= Aim of the exercise =
Write out exactly the lines of the entries below from the one holding "Ms. Warren directed" to the one holding "Ms. Warren stated that County", inclusive, and leave out all other lines.

• • •

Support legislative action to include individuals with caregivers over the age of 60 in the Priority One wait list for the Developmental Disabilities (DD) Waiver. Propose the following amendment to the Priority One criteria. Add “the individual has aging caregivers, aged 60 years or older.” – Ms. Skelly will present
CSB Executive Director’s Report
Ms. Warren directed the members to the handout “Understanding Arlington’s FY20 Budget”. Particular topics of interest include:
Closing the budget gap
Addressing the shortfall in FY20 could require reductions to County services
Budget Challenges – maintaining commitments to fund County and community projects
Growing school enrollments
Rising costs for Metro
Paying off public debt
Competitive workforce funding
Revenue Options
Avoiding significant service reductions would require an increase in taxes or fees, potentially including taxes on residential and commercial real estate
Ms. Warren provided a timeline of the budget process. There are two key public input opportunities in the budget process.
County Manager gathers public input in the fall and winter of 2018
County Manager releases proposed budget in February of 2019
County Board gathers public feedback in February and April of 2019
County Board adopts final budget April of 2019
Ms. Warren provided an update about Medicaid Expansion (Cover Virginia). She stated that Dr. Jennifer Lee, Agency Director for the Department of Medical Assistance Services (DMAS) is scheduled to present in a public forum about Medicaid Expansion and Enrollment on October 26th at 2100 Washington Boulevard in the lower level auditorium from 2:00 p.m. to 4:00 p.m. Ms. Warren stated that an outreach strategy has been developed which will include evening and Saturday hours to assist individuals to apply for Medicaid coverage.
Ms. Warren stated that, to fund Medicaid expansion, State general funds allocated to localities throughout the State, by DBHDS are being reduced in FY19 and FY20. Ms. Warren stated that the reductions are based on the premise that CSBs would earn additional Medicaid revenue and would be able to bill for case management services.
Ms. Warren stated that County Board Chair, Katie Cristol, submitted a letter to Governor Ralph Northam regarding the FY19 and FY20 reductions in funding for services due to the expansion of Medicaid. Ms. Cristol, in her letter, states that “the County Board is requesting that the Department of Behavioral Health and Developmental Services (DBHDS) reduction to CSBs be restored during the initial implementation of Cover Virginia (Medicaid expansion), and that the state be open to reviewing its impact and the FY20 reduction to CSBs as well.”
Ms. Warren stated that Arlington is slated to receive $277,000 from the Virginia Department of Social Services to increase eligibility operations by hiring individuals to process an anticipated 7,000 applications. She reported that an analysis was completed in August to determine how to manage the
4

• • •

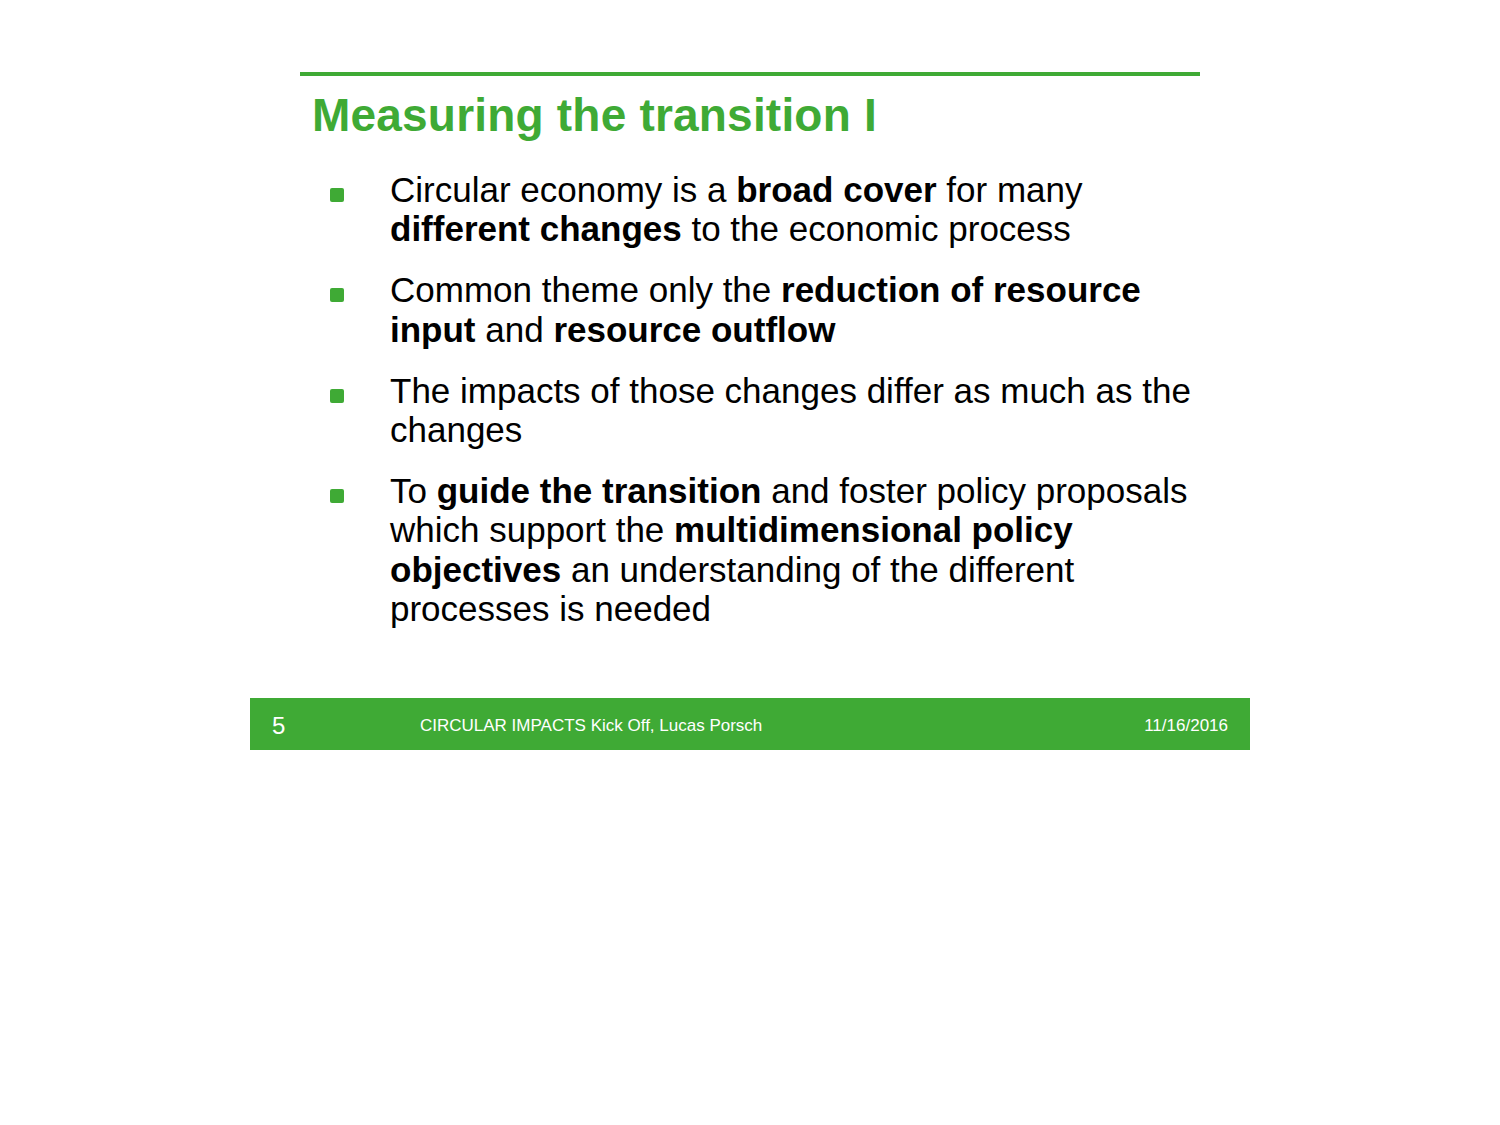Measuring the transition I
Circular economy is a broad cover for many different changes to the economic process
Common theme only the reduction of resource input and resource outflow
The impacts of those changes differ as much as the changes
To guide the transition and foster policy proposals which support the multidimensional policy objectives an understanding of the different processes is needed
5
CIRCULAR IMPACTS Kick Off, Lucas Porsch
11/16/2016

• • •

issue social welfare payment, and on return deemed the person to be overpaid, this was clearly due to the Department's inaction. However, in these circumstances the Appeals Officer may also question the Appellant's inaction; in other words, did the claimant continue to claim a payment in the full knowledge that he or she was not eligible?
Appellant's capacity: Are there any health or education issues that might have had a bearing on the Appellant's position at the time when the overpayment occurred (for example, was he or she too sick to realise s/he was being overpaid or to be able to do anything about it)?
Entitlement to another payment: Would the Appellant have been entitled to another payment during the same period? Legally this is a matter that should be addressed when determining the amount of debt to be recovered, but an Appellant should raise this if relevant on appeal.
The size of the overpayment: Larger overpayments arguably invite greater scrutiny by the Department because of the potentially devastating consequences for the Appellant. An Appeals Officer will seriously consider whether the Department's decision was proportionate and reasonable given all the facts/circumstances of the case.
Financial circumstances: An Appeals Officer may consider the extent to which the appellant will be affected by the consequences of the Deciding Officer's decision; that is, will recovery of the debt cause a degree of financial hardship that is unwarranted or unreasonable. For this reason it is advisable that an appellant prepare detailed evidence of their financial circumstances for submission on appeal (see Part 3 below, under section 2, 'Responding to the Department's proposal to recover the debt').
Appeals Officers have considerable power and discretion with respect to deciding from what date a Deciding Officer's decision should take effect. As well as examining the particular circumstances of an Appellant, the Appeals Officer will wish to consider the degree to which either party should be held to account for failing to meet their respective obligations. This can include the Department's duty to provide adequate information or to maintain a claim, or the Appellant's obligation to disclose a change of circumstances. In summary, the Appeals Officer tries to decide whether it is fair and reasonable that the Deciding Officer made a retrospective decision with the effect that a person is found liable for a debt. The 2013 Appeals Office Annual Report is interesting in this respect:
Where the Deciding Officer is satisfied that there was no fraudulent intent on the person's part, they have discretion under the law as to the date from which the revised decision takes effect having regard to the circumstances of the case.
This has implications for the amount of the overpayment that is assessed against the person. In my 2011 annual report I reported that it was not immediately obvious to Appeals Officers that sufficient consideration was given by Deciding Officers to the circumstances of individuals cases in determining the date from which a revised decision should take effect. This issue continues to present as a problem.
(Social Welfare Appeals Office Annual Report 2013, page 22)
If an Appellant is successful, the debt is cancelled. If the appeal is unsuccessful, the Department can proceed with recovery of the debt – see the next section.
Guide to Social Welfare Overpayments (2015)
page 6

• • •

= Answer for this exercise =
Ms. Warren directed the members to the handout “Understanding Arlington’s FY20 Budget”. Particular topics of interest include:
Closing the budget gap
Addressing the shortfall in FY20 could require reductions to County services
Budget Challenges – maintaining commitments to fund County and community projects
Growing school enrollments
Rising costs for Metro
Paying off public debt
Competitive workforce funding
Revenue Options
Avoiding significant service reductions would require an increase in taxes or fees, potentially including taxes on residential and commercial real estate
Ms. Warren provided a timeline of the budget process. There are two key public input opportunities in the budget process.
County Manager gathers public input in the fall and winter of 2018
County Manager releases proposed budget in February of 2019
County Board gathers public feedback in February and April of 2019
County Board adopts final budget April of 2019
Ms. Warren provided an update about Medicaid Expansion (Cover Virginia). She stated that Dr. Jennifer Lee, Agency Director for the Department of Medical Assistance Services (DMAS) is scheduled to present in a public forum about Medicaid Expansion and Enrollment on October 26th at 2100 Washington Boulevard in the lower level auditorium from 2:00 p.m. to 4:00 p.m. Ms. Warren stated that an outreach strategy has been developed which will include evening and Saturday hours to assist individuals to apply for Medicaid coverage.
Ms. Warren stated that, to fund Medicaid expansion, State general funds allocated to localities throughout the State, by DBHDS are being reduced in FY19 and FY20. Ms. Warren stated that the reductions are based on the premise that CSBs would earn additional Medicaid revenue and would be able to bill for case management services.
Ms. Warren stated that County Board Chair, Katie Cristol, submitted a letter to Governor Ralph Northam regarding the FY19 and FY20 reductions in funding for services due to the expansion of Medicaid. Ms. Cristol, in her letter, states that “the County Board is requesting that the Department of Behavioral Health and Developmental Services (DBHDS) reduction to CSBs be restored during the initial implementation of Cover Virginia (Medicaid expansion), and that the state be open to reviewing its impact and the FY20 reduction to CSBs as well.”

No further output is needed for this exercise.